The Costiera Amalfitana, or Amalfi cost, is Italy’s most beautiful stretch of coastline, a mild-weathered enclave of towering cliffs, idyllic villages tumbling colorfully to the sea, precipitous corniche roads, luxuriant gardens, and magnificent vistas over turquoise waters and green-swathed mountains. It lies along the flanks of the Sorrento Peninsula, a cliff-edged promontory that juts from the mainland close to the southern reaches of the Bay of Naples.
The coast’s most convenient access point is Salerno, a busy port best known as one of the main Allied beachheads during the 1943 invasion of Italy. From Autostrada A3, you pick up the SS163 at Vietri sul Mare, a village celebrated for its ceramics, and one that offers sweeping views of the coastline to come. From here, the road weaves past innumerable viewpoints—the one at Capo d’Orso is the best— and skirts the villages of Maiori (small sandy beach) and Minori (ruins of a first-century A.D. Roman villa) before a junction close to Atrani (two tempting churches) whisks you inland to Ravello.
Ravello is one of the most romantic and beautiful small towns imaginable. Perched on steep, terraced slopes—”closer to the sky than the sea,” in the words of French novelist Andre Gide—it is a place blessed with luxuriant gardens, quiet lanes, sleepy, sundrenched corners, and a lofty position at 1,148 feet (350 m) that provides unforgettable views over the azure coast below. At its heart lie an 1lth-century cathedral and the Villa Rufolo , the latter one of two villas for which the town is famous. Built in the 13th century, the villa received guests that included popes and emperors, as well as Richard Wagner, who composed part of his opera Parsifal here in 1880. Views from its idyllic gardens are magnificent, as are those from the nearby Villa Cimbrone .
Dropping back to the coast from Ravello, the corniche road brings you to Amalfi, in its day one of Italy’s four powerful maritime republics (with Venice , Pisa, and Genoa).

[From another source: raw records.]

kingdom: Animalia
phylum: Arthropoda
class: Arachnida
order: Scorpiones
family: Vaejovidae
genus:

All sea trade in the Mediterranean was once governed by the 1lth-century Tavole Amalfitane, the world’s oldest maritime code. Today, the town’s beauty, stunning seafront setting, and mild climate make it a hugely popular resort, so steel yourself for high prices and high-season crowds.
Pride of place goes to the Duomo di Sant’Andrea, fronted by a gorgeous and intricately patterned 12th-century facade. Founded in the ninth century, the church’s subsequent alterations have spared the beauty of its principal glory, the main portal’s 1lth-century Byzantine bronze doors. Next to the church lies the Choistro del Paradiso (1268), or Cloisters of Paradise, whose somber Romanesque tone is enlivened by the Arab elements in its sinuous columns.
You can escape much of the hustle by hiking into the hills above town. Consult the visitor center for more details, or take the popular walk along the Valle dei Mulini, a steep-sided ravine dotted with ruined watermills—mulini—once used to make paper, an industry for which Amalfi was, and still is, famous. The small Museo della Carta offers displays related to the industry.
West from Amalfi, the increasingly spectacular corniche road passes Grotta dello Smeraldo,a marine cave of luminous emerald waters that you can visit by boat, elevator, or rock-cut steps. Just beyond it, the road passes the Vallone di Furore, one of the coast’s most impressive gorges (worth exploring on foot), before arriving at the villages of Praiano and Positano, two more smart and majestically situated villages. From here the road runs around the tip of the peninsula to Sorrento, a popular package tour resort, although none the worse for that. Other roads to Sorrento and the peninsula’s northern coast— notably the SS366 from Vettica Minore near Amalfi—provide firsthand views of the interior’s beautiful Lattari mountains.